Thursday, December 20, 2012

A Christmas Wish


Recently my publisher asked me to write a guest post for their blog. It’s up today, and it’s called “A Christmas Wish.” I’m reposting here for those interested.
This was a tough blog post to write. I’ve known for a while that the deadline was coming up, but honestly, had the worst time writing it. After the tragedy at Sandy Hook Elementary School, I have felt like nothing I say holds significance. How, I asked myself, can I write about Christmas, when my heart feels like a leaden balloon in my chest? The pain that those parents and loved ones are suffering–and will continue to suffer–is unimaginable. I’ve thought of not much else these past days but fervent hope for their peace and ease.

My friend, the writer Kimberly Brock, and I talked about this. She, too, was asked to do a guest post earlier this week. Both of us had an admittably hard time writing. Hers is here; I think she does a great job addressing the mystery that surrounds this time of year.
But if there’s a time of year meant for hope, a time meant for magic and for the promise of Light, it’s this season.
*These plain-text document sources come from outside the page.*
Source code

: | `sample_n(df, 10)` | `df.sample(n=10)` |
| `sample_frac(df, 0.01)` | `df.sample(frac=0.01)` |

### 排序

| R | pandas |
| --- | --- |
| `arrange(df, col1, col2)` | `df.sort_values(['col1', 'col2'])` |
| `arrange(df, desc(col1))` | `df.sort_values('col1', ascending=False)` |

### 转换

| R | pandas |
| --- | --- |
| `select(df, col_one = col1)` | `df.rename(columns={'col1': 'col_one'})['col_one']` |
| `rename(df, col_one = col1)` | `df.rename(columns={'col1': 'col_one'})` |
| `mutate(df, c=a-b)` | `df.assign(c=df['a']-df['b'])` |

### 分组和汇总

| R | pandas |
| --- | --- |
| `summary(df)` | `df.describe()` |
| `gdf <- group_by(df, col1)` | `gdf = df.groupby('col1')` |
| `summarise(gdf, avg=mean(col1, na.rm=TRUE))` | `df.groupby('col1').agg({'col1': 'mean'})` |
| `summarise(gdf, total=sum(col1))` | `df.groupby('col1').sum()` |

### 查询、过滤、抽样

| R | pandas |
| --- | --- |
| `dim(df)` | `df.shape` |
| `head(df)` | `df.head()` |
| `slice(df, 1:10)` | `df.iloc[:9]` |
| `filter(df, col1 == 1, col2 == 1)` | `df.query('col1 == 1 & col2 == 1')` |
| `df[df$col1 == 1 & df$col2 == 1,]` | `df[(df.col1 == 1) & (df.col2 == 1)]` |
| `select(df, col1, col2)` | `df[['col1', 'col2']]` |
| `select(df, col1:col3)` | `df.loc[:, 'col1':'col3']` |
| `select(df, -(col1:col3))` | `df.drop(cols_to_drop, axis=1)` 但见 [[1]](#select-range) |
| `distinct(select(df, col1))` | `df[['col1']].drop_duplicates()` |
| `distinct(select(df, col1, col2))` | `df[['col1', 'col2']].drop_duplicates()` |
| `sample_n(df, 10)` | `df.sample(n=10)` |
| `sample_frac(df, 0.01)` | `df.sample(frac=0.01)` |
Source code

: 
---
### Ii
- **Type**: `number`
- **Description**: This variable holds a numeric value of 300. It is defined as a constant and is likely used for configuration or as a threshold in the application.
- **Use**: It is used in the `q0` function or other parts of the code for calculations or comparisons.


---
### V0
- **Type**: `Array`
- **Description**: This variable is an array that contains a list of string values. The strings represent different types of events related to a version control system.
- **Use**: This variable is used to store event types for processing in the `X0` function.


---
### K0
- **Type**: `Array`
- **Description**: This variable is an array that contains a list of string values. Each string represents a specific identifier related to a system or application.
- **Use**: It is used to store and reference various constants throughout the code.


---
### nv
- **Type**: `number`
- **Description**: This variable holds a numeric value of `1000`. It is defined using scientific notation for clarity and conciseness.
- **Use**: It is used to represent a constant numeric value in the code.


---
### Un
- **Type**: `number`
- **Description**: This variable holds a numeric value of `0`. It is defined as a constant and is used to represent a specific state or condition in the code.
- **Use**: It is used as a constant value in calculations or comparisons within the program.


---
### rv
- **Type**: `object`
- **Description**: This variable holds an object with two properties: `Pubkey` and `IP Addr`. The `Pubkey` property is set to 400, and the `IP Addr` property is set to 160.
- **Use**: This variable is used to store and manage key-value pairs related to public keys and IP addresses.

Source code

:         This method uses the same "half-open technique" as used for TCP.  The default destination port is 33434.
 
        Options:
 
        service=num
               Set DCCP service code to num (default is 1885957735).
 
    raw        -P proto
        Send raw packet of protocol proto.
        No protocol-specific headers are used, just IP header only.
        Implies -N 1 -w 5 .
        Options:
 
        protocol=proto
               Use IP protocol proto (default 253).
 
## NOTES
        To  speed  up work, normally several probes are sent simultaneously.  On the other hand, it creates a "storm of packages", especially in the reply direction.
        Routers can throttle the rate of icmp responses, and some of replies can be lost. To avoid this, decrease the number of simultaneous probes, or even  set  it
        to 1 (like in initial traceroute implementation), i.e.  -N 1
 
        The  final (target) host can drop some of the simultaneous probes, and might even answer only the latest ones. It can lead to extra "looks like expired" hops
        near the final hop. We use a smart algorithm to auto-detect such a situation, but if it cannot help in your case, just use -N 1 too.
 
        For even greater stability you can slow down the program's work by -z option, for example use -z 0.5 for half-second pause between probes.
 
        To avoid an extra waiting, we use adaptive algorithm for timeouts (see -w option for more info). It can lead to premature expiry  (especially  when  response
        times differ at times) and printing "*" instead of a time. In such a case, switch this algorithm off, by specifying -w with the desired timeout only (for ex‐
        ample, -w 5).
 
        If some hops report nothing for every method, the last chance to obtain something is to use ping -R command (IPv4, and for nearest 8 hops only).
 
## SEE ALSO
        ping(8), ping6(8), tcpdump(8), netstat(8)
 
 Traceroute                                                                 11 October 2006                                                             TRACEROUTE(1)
So here’s my post. It’s nothing special, just childhood memories and a wish. I hope you enjoy it.
 
A Christmas Wish


Christmas magic.

It’s something—a feeling, a spirit, a hope—that I’ve searched for, and inevitably found, every December since I was a child.
When I was very young, my parents made the magic. They filled our house with Christmas cheer: Johnny Mathis, John Denver and Bing Crosby on the record player and then the stereo; a house festooned with garland, candles and poinsettias; the everyday china exchanged for plates and mugs and bowls of Cuthbertson Christmas china; the lighting of the Advent calendar; the mistletoe hanging from the light fixture in the foyer; and the enormous Virginia pine Christmas tree. Today, that tree is a Fraser Fir, but it’s still brilliantly lit with bubble lights and adorned with mine and my sister’s hand-made ornaments, along with a precious few that have been in my father’s family since the turn of the century. It stands next to an enormous real-wood fireplace, red, crocheted stockings hung at the fat wooden mantel, just waiting for Santa Claus. To this day, my sister’s and my stockings are stretched inches longer than any of the others from years of being stuffed to the brim with goodies.

On Christmas Eve we’d head to church for the United Methodist celebration of the Moravian Love Feast. We’d sing Christmas carols, convene with friends, and hold our candles aloft as the entire sanctuary sang “Silent Night.” I loved standing on the pew bench with my family, holding my candle high and watching the glow on the faces around me. After, we’d head home for Christmas Eve supper with my aunt’s family and our best family friends: a tradition we still keep to this day. That very night, Santa would call the house, and all the kids would line up to hear just where his sleigh was at that very moment (usually over the Atlantic Ocean, Rudolph lighting the way through the fog).
Sheer magic.

Now, as an adult with a writing and teaching career, a family (including a husband, a dog, a three year-old daughter and a baby on the way), it takes a concerted effort to create that Christmas magic. I have to look for it—to make it happen, because I want my daughter to grow up as I was so lucky to: feeling that every day of December holds promise and magic.
I want her to be able—as I did as a child, a teenager, and still do—to stand outside in the dark of a cold Christmas Eve, and to look up at that mysterious sky with wonder and hope. I want her to feel in her bones a peace like no other. That is my most fervent Christmas wish, this year of all years. I wish it for all of us—for the community of Newtown, Connecticut, for all the world, for my family and for yours.

Tonight and every night, may we sleep in heavenly peace.